Reproduce nothing but the closing run of lines: the line with "Prázdný košík" and each line that follows it to the end of the data.
** Supplied information follows **
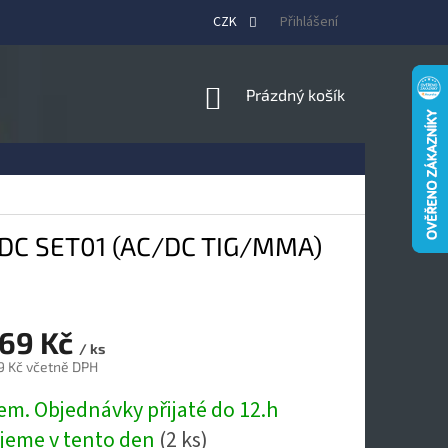
CZK
Přihlášení
NÁKUPNÍ
Prázdný košík
KOŠÍK
/DC SET01 (AC/DC TIG/MMA)
969 Kč
/ ks
9 Kč včetně DPH
em. Objednávky přijaté do 12.h
ujeme v tento den
(2 ks)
** End of Supplied information **
**Answer area**
Prázdný košík
KOŠÍK
/DC SET01 (AC/DC TIG/MMA)
969 Kč
/ ks
9 Kč včetně DPH
em. Objednávky přijaté do 12.h
ujeme v tento den
(2 ks)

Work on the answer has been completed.